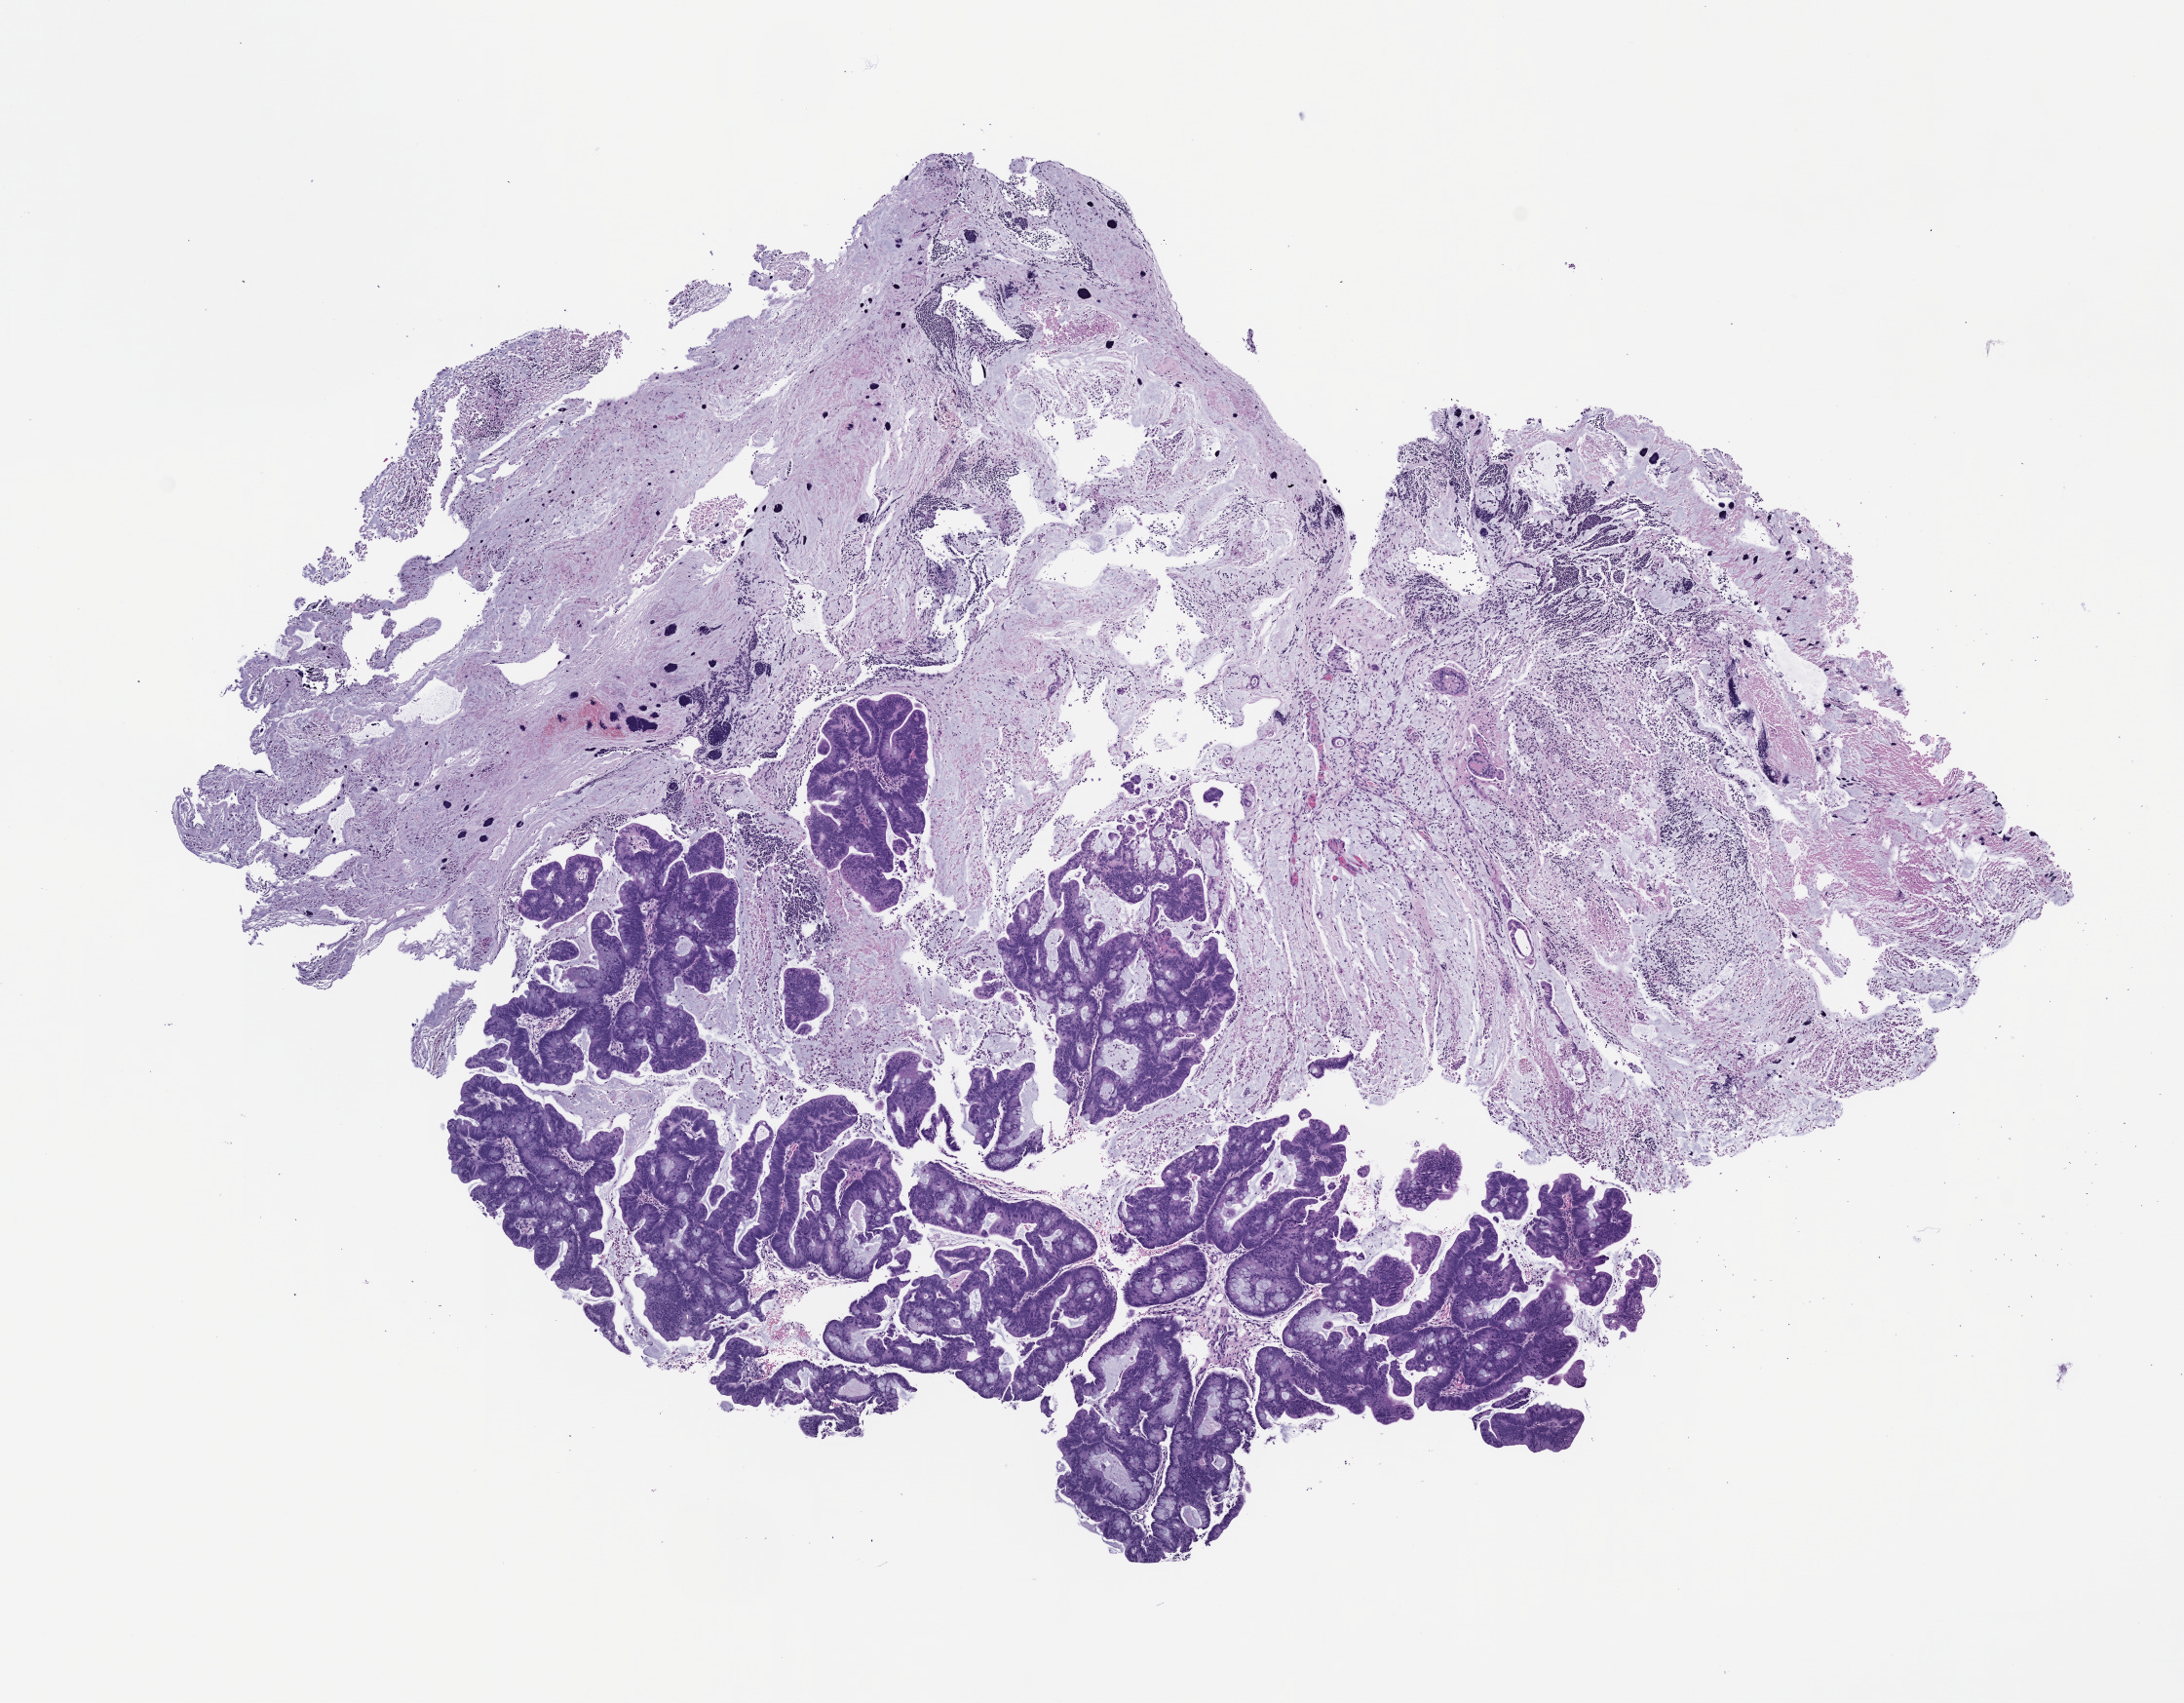
Whole-slide image, hematoxylin and eosin (H&E): patient-derived xenograft (human tumor grown in a mouse), passage 1 — a low-resolution overview of the entire scanned area, about 9.0 x 7.0 mm. FFPE section. Originating tumor site category: colon.
- originating patient diagnosis: Colon Adenocarcinoma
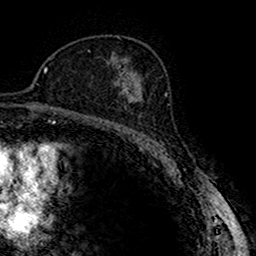
Breast MRI (dynamic contrast-enhanced), one axial slice; position 100 of 160 along the scan axis; cropped to one breast; dynamic contrast-enhanced series, time point 2 of 7 at this slice position (early post-contrast); 1.5 T; TE 2.7 ms, TR 4.9 ms; 1 mm slice thickness; 256 × 256 image matrix, field of view 151 × 151 mm. Female patient.
Structures marked on this image (semi-automatic segmentation, software-assisted and operator-edited):
- enhancing-tissue mask used for the functional tumour volume (all voxels passing the contrast-enhancement thresholds inside the analysis volume; usually the tumour): bounding box [x1, y1, x2, y2] px = [120, 82, 140, 103]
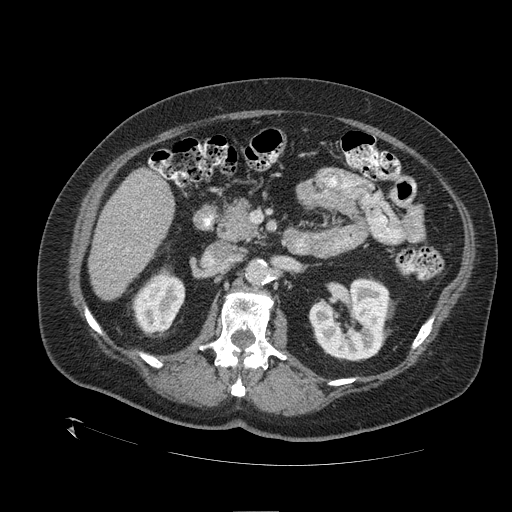
Contrast-enhanced abdominal CT (liver protocol), one axial slice; slice 51 of 109 in the series (ordered by position); reconstruction kernel STANDARD; 120 kVp; one of 2 acquisitions stored at this slice position; soft-tissue window (W 400 / L 40 HU); 2.5 mm slice thickness; 512 × 512 image matrix. Case-level facts recorded for this patient, not image findings: diagnosis: hepatocellular carcinoma (patient treated with transarterial chemoembolisation; whether this scan precedes or follows treatment is not stated here); TNM stage (as recorded): Stage-I; Child-Pugh class: A; tumour differentiation: no biopsy; tumour size: 4.6 cm.
Annotated regions visible in this slice (semi-automatic segmentation, software-assisted and operator-edited):
- liver parenchyma outside the tumour (the mass and vessels are separate outlines, so this box may not span the whole liver): bounding box [x1, y1, x2, y2] px = [88, 168, 174, 300]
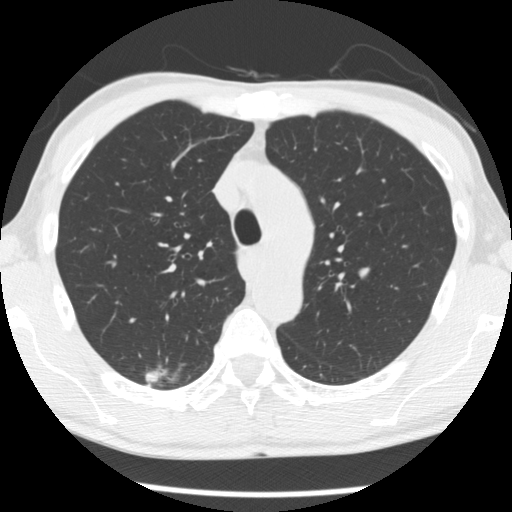
Chest CT (low-dose screening protocol), one axial image, baseline annual screen, lung window (W 1500 / L -600 HU), 2.5 mm slice thickness, 120 kVp, 512 × 512 image matrix. Male participant, aged 66 years at enrolment. Former smoker at enrolment.
Lesion marked by an expert reader, box from (x=134, y=356) to (x=187, y=396) px. The screening reader recorded 4 non-calcified nodules or masses ≥4 mm on this exam; which of them this box marks is not recorded. Later outcome: lung cancer diagnosed 503 days after this screen (after the second annual screen) — adenocarcinoma, NOS, right upper lobe, undifferentiated (G4), stage IA (AJCC 6th edition), 20 mm at pathology.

* _What you need to do_:
Skipping the pictures, print the lines in the listing above exactly as written, starting at the line with "- originating patient" and ending at the line with "Annotated regions visible", both included.

* _Answer section_:
- originating patient diagnosis: Colon Adenocarcinoma
Breast MRI (dynamic contrast-enhanced), one axial slice; position 100 of 160 along the scan axis; cropped to one breast; dynamic contrast-enhanced series, time point 2 of 7 at this slice position (early post-contrast); 1.5 T; TE 2.7 ms, TR 4.9 ms; 1 mm slice thickness; 256 × 256 image matrix, field of view 151 × 151 mm. Female patient.
Structures marked on this image (semi-automatic segmentation, software-assisted and operator-edited):
- enhancing-tissue mask used for the functional tumour volume (all voxels passing the contrast-enhancement thresholds inside the analysis volume; usually the tumour): bounding box [x1, y1, x2, y2] px = [120, 82, 140, 103]
Contrast-enhanced abdominal CT (liver protocol), one axial slice; slice 51 of 109 in the series (ordered by position); reconstruction kernel STANDARD; 120 kVp; one of 2 acquisitions stored at this slice position; soft-tissue window (W 400 / L 40 HU); 2.5 mm slice thickness; 512 × 512 image matrix. Case-level facts recorded for this patient, not image findings: diagnosis: hepatocellular carcinoma (patient treated with transarterial chemoembolisation; whether this scan precedes or follows treatment is not stated here); TNM stage (as recorded): Stage-I; Child-Pugh class: A; tumour differentiation: no biopsy; tumour size: 4.6 cm.
Annotated regions visible in this slice (semi-automatic segmentation, software-assisted and operator-edited):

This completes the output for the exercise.